Lord Gerald stood dumbfounded while this startling piece of intelligence struggled in a sea of blackberry brandy.
He thought of what a fool he had made of himself, and he thought of how much he would like to wring Ginny’s neck. He felt she had somehow plotted the whole thing. Had it not been for the perfidy of Ginny Bloggs, he would never have proposed to Alicia in the first place.
Shock and rage had sobered him. He looked at Ginny and Ginny looked wonderingly back. Could it be a trick of the firelight or had Lord Gerald’s black eyes actually turned red?

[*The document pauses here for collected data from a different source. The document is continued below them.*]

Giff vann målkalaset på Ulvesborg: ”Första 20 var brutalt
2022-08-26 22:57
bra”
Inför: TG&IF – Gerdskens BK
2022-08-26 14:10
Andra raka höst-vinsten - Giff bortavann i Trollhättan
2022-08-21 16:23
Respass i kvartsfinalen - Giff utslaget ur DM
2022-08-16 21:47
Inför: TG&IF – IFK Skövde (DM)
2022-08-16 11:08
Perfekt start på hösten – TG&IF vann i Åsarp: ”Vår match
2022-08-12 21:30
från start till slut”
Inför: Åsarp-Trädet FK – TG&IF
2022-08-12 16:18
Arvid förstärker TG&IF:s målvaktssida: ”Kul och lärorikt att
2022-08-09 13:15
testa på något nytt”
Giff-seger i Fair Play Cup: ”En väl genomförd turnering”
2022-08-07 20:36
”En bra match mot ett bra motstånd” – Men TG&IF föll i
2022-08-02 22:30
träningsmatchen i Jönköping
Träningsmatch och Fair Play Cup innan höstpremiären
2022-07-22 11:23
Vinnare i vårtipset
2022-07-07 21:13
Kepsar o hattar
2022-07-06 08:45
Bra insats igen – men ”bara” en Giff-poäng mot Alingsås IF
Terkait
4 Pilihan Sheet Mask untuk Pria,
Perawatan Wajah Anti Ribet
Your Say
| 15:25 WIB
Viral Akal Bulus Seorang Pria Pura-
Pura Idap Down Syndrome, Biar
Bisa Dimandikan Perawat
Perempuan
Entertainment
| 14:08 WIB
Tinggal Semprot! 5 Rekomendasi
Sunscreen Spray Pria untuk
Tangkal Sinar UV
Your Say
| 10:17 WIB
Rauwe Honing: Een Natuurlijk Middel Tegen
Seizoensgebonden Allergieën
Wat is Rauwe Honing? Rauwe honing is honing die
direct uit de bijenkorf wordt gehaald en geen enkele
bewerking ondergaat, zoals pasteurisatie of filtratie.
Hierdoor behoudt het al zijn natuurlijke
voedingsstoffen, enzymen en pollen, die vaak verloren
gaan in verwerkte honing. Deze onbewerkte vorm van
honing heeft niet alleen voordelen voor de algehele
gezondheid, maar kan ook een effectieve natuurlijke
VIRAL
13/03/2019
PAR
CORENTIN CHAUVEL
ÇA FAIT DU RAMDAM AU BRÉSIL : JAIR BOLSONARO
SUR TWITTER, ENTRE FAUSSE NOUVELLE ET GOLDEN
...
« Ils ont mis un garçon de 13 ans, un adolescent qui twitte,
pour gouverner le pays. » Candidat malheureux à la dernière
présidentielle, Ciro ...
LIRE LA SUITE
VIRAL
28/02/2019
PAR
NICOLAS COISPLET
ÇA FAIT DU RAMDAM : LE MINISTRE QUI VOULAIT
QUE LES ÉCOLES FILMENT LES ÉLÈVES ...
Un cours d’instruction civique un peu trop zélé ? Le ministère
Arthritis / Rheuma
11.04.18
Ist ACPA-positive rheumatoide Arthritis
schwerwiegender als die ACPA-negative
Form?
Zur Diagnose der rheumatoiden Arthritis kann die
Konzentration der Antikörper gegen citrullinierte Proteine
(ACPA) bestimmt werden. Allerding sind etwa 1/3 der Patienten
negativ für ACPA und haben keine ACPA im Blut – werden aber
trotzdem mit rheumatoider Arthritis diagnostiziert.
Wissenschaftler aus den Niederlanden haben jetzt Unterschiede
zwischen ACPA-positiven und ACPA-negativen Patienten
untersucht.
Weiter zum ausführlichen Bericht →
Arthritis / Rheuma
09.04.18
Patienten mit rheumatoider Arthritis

“Ginny Bloggs,” said Lord Gerald, slowly and distinctly. “I never want to set eyes on you again.”
“All right,” said Ginny mildly, and turned and left him fuming on the hearthrug.
* * *
October was rolling its mists around the mellow walls of Courtney. Peter and Alicia had left long ago. Cyril spent his days in seeing as little of his affianced as he possibly could. Jeffrey had been quiet and morose ever since his accident on the fatal day he had tried to abduct Ginny, and Tansy wandered through the rooms like a nervous chainsmoking ghost. She felt if she did not take some sort of action, she would scream. At last she humbled herself enough to ask Ginny if she could travel up to town and see that the town house in Berkeley Square was in order. Ginny had surprisingly agreed and had suggested that the whole household might move up to town about the end of November. Tansy made a rapid escape, leaving Jeffrey to his dark thoughts and Cyril to his nail-biting and Annabelle-avoiding.
Barbara had settled happily into the role of companion to Ginny, her embarrassing hatred having changed to an equally embarrassing devotion. Ginny planned another trip to Bolton, but had refused to allow Barbara permission to travel with her. She would only be gone a week, Ginny had said tactfully, and Barbara was needed at Courtney to see to things.
Barbara was left to wonder what exactly there was to see to. The house was running smoothly, the crops had been gathered in, and in some mysterious way the estate seemed to be showing more of a profit than it had ever done, despite the fact that Ginny had laid out quite a lot of capital on the latest phosphates and farm machinery.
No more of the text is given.